By Mary Cristy
A View from the Hills
There is an aura of unreality about a disaster of great magnitude, a feeling that since this never should have happened in the first place we can go back, stop time in its flight and prevent the blasting of a world of hopes and dreams that have been lifetimes in the making.
We stand transfixed by fear, marooned on an isle of darkness from which there seems no hope of return. Too numb to find release in tears in the first shock of the awful news, we hear only the question that reverberates within us. WHY?
What have we done to create this? What might we have done to prevent it?
How could we be limited enough in our perception to fail to interpret the danger signals that must have flashed at myriad intervals along a way that led to the destruction of America’s biggest, proudest and best symbols of power, prosperity and military might?
What must happen before men can grow so bitter or misguided or hopeless that they are finally desperate enough to become destroyers who are willing to go down in ruins with their targets?
The effects of such deeds are far-reaching, and roll like waves of thunder across our nation, and beyond, where others are shaken and disbelieving.
For a long, secure time, we in America have taken comfort in two oceans that acted as buffers against attack. For ages, men who decreed that others should take up arms and kill their countries’ enemies could, if they chose, stay safely out of the line of fire and issue their decrees from behind walls that could not be breeched.
On Sept. 11 in New York and at the Pentagon, all illusions of safety for noncombatants were exposed as what they indeed have always been … illusions. The playing field has been leveled. You, or I or any civilian, presidents, and policy-makers, politicians and children are as likely to die at the hands of terrorists, as infrantrymen in the trenches were a war or two ago.
The rules have been changed. The voice of reason must prevail. A humble carpenter in a rough robe that soldiers cast lots for after his death gave the world a message so simple that the race of men failed to see it as the most profound ethic ever offered before or since. Because it has been trivialised by sentimentality and scoffed at by those who see it as a silly, if not impossible dream, we haven’t quite gotten the hang of it yet.

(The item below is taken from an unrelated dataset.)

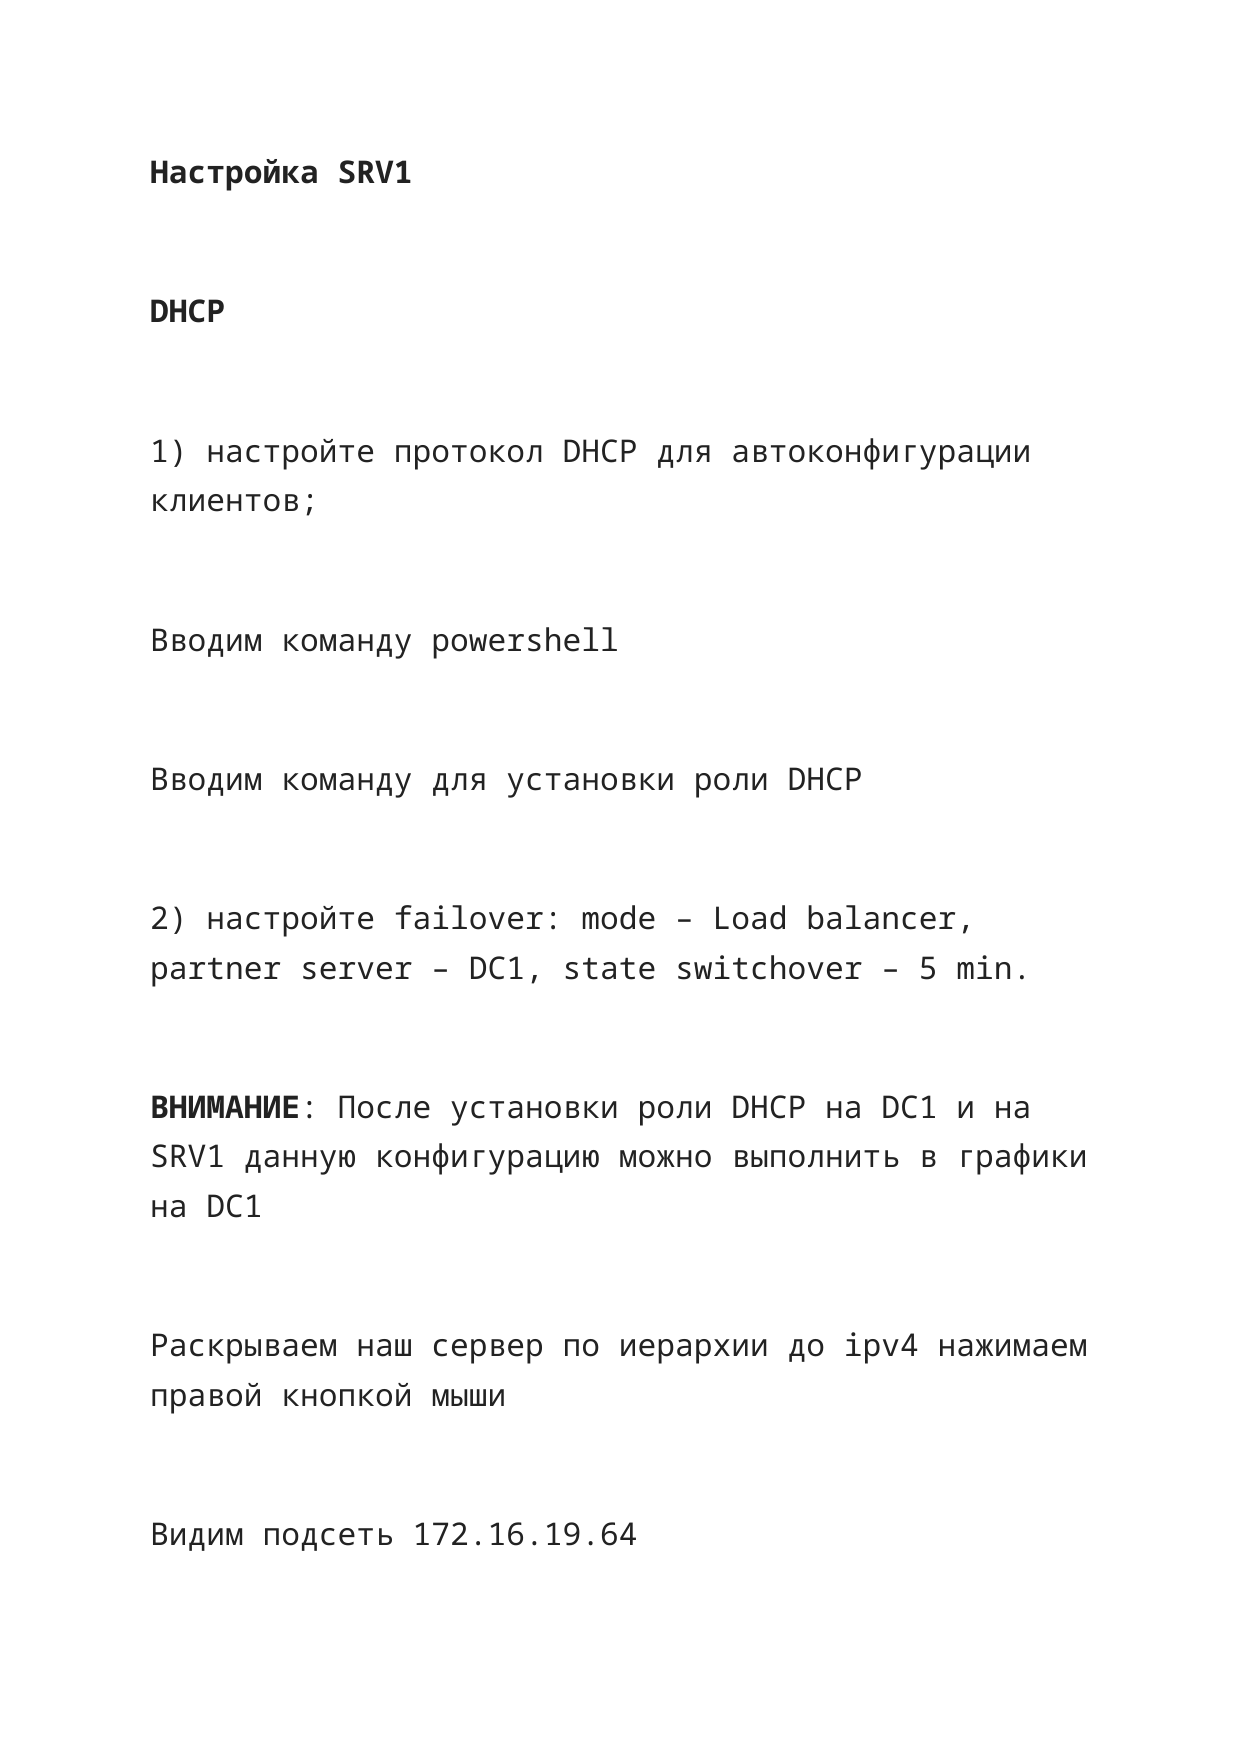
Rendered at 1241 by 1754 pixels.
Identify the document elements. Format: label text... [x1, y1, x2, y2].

But tearful rescuers who worked in the rubble, even-tempered citizens who stood beside Afghanistans and pledged their support, men and women who attended candlelight services in churches throughout the land to pray for victims and terrorists alike, and asked blessings on the families of the very men who did the deeds have heeded the call. Out of the debacle a groundswell of goodness and eagerness to help, raises a hope that, now, at last, there seems to be a solid core of human beings who have heard and understood and are aware that responding to hatred with more hatred spells doom. And they are willing to try to seek, and find, another dynamic.
A little boy whose firefighter uncle died in a New York rescue operation was asked how he felt about returning violence for violence. He cried quietly and shook his head. “I lost my uncle, but I don’t want any other kid to lose his uncle because it hurts too much.”
Let us pray for a way to make the rest of us as wise and forbearing as this little child who, in his short life, has learned so much about the power and invincibility of a heart full of love.
Cristy, a Los Altos Hills resident, has been writing for the Town Crier for more than 40 years. Her column is published the first week of the month.